The House committee investigating theis holding its fifth public hearing Thursday, this time focusing on former President Donald Trump’s efforts to pressure the Justice Department.
Witnesses will include former Acting Attorney General Jeffrey Rosen; former Acting Deputy Attorney General Richard Donoghue; and former Deputy Attorney General Steven Engel. Donoghue testified before the committee that Trump suggested replacing Rosen with a former Justice Department official..
CBS News has learned that Clark’s home was raided Wednesday morning.
CBS News had previously confirmed that federal investigators have been serving subpoenas and appearing at locations connected to people who may have been involved in efforts to use “invalid voters.”
Representative Elaine Luria told CBS News on the way to the courtroom that Clark will be “central to today’s hearing.” She said that she did not know in advance about the search of her house.
Rep. Adam Kinzinger, one of only two Republicans on the committee to take a leading role in Thursday’s hearing, said in his opening statement that Trump wanted the Justice Department to say the election was “corrupt” and leave the rest to Republican members of Congress. So, Kinzinger said, the president sought a new attorney general, who would be his third in two weeks. He needed someone capable of ignoring the facts, Kinzinger said.
Clark, an environmental lawyer, had no real qualifications to be attorney general, Kinzinger said.
“What was his only qualification? That he would do what the president wanted him to do,” Kinzinger said.
Committee Chairman Rep. Bennie Thompson said in his opening statement that “today we will tell the story of how the lobbying campaign also targeted the federal agency charged with enforcing our laws, the Department of Justice.”
Committee aides said the committee will argue that Trump only failed because the Justice Department leadership team threatened to resign. There could potentially be a video of Clark’s meeting with the committee, during which he advocated for the Fifth Amendment.
Earlier Thursday, documentary filmmaker Alex Holder met with the committee behind closed doors. Holder told reporters after the meeting that he provided all the materials the committee requested and that he would continue to cooperate. He tweeted that he had one interview with Trump before Jan. 6 and two after, but declined to say what the former president’s video showed.
According to the New York Times, Ivanka Trump told the film crew in mid-December 2020 that the former president should “continue to fight until all legal remedies are exhausted,” which differed from her testimony before the select committee.

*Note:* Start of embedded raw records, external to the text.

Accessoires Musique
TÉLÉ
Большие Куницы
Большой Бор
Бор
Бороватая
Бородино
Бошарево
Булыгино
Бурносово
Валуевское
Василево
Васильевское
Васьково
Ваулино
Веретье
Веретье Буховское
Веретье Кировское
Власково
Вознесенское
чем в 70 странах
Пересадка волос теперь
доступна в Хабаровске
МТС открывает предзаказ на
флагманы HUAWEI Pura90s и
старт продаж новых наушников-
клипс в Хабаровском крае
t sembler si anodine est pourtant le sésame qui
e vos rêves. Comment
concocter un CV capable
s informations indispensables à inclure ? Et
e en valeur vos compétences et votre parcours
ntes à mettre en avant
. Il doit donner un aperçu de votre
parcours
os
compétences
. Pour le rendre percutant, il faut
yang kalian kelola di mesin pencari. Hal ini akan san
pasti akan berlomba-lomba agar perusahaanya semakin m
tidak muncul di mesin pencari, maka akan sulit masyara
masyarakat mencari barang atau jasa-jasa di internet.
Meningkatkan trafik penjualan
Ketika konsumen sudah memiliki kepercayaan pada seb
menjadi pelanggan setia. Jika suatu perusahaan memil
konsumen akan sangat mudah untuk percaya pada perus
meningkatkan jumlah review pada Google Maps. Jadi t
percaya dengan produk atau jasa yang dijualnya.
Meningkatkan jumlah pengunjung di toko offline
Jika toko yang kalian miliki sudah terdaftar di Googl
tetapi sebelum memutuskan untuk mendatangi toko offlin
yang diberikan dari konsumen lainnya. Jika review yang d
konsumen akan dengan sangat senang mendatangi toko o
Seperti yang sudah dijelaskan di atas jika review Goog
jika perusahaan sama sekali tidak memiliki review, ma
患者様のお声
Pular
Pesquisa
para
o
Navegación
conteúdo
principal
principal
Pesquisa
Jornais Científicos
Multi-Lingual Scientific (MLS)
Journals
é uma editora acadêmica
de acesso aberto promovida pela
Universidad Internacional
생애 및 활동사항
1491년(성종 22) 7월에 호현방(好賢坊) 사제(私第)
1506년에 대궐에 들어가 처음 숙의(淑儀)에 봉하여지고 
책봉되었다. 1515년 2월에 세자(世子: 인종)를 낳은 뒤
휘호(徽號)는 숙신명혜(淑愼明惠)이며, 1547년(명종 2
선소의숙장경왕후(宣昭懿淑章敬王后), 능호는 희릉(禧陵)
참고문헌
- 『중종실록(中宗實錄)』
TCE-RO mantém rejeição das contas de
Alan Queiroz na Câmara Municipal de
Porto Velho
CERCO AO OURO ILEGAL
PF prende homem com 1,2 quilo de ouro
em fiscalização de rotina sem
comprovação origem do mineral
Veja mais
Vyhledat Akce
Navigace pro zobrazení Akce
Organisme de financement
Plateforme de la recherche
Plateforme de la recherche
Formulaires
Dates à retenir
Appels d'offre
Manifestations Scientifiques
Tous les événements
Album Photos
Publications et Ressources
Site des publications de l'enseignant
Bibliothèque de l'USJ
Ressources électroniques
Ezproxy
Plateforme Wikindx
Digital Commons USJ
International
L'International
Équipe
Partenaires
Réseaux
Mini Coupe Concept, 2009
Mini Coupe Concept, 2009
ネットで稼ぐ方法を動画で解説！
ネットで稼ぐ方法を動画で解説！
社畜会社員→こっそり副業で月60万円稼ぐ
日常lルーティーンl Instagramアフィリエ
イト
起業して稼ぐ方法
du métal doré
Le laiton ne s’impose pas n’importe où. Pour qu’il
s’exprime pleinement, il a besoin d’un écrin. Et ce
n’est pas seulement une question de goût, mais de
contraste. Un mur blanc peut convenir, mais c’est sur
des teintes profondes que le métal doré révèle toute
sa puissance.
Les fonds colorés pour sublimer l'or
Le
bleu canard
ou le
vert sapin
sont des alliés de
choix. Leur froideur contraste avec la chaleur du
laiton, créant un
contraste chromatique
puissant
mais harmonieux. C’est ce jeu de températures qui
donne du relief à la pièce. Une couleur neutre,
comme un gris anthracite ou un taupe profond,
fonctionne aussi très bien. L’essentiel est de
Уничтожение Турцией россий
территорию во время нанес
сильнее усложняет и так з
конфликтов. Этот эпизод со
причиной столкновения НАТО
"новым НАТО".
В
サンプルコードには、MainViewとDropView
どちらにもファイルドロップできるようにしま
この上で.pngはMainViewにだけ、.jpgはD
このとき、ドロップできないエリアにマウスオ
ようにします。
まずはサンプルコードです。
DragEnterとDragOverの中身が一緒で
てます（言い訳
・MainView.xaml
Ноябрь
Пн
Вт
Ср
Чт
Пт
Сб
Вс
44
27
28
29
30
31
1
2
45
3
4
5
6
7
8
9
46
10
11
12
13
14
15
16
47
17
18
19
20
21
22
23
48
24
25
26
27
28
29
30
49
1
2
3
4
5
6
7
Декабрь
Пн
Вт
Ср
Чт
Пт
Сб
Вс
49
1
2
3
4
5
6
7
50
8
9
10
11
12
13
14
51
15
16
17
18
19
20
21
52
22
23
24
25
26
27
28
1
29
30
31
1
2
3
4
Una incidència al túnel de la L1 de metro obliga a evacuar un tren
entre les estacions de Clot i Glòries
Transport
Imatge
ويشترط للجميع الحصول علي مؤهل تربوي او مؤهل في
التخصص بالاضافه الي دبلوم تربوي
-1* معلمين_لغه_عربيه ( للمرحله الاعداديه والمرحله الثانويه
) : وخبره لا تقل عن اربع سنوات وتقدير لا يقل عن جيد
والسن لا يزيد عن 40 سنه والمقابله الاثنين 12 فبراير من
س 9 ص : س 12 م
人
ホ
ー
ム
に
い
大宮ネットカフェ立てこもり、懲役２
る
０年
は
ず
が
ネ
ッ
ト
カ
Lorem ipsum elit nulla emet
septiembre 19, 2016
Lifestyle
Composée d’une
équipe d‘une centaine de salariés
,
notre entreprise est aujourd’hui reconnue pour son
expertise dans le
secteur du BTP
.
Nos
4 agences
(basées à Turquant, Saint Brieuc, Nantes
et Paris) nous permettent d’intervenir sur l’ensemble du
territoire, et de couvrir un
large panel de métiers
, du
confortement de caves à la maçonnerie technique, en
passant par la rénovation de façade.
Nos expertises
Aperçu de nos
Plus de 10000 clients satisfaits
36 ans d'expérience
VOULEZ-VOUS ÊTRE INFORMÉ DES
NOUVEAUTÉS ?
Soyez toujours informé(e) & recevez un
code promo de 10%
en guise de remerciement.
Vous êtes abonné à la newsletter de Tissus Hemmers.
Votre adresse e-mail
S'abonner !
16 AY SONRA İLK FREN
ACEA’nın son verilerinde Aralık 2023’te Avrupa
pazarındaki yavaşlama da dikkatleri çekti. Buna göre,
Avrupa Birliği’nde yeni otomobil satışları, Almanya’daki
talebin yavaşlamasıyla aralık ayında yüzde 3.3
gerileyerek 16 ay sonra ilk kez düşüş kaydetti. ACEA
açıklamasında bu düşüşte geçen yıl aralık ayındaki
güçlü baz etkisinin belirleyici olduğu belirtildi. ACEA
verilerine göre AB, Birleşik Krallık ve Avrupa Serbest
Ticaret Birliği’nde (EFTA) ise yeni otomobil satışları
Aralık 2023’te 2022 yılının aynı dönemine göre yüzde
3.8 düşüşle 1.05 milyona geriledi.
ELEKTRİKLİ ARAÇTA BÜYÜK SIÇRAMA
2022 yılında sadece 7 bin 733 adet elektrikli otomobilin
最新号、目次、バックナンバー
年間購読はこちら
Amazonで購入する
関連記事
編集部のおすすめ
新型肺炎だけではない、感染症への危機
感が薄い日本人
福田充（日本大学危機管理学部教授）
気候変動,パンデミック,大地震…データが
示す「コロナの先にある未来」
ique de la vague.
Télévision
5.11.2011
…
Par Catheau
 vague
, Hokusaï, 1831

CBS News has confirmed the Times account.
In her interview with House investigators shown at earlier public hearings, Ivanka Trump said she “accepted” then-attorney Bill Barr’s conclusion that there was no widespread fraud in the 2020 election.
When asked about the inconsistencies between Ivanka Trump’s comments to the film crew and her testimony before the select committee, Holder said “there were certainly differences in the things that she says.”
Russell Smith, Holder’s attorney, said there were “inconsistencies” in Ivanka Trump’s comments.
“That’s why we’re cooperating with the committee, and they can determine if there was perjury or something less than that,” Smith told reporters.
Thursday’s hearing is the fifth public hearing so far for the House select committee, which has been investigating the attack for 11 months. Previous public hearings have focused on other Trump lobbying campaigns, including state lawmakers and election officials and Vice President Mike Pence.